Na segunda-feira, a literatura
infanto-juvenil best-seller de Lygia Bojunga ganha as telas em "Corda
bamba — História de uma menina equilibrista", de Eduardo Goldenstein. Para
o feriado de 1 de maio, foram selecionados dois pernambucanos: "Na
quadrada das águas perdidas", um monólogo de Wagner Miranda e Marcos
Carvalho, com Matheus Nachtergaele em cena; e o documentário "Estradeiros",
de Renata Pinheiro e Sérgio Oliveira. No dia 2, serão anunciados os ganhadores.
— Paulínia começou forte e fez uma história
bonita, mas, com sua força econômica, amarrava parte da produção nacional — diz
Bertini. — Para os festivais do primeiro semestre, era difícil conseguir certos
filmes que, por terem sido produzidos com o aporte da cidade, tinham
compromisso de estrear lá. Desde 2011 eu tinha que negociar filmes com eles.
Neste ano, ele tentava negociar a exibição de
"Totalmente inocentes" e "A cadeira do pai", entre outros:
— Nem tive resposta. Sinal dos problemas que
causaram essa lamentável suspensão.
Bertini lembra que festivais organizados por
órgãos públicos são sempre suscetíveis a questões políticas.

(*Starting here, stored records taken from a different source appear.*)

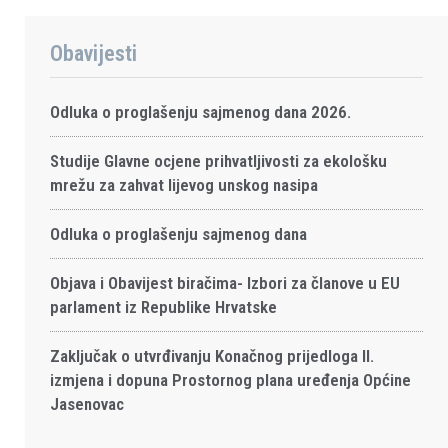
Obavijesti
Odluka o proglašenju sajmenog dana 2026.
Studije Glavne ocjene prihvatljivosti za ekološku
mrežu za zahvat lijevog unskog nasipa
Odluka o proglašenju sajmenog dana
Objava i Obavijest biračima- Izbori za članove u EU
parlament iz Republike Hrvatske
Zaključak o utvrđivanju Konačnog prijedloga II.
izmjena i dopuna Prostornog plana uređenja Općine
Jasenovac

— Eventos como o Cine PE, o Cine Ceará e o
Festival do Rio têm uma constituição que parte de empresas privadas, o que nos
garante maior independência e, por consequência, estabilidade — diz. — Até dia
2, o que a gente quer é celebrar a pluralidade do cinema, como grandes
festivais, incluindo o de Paulínia, sempre lutaram para fazer.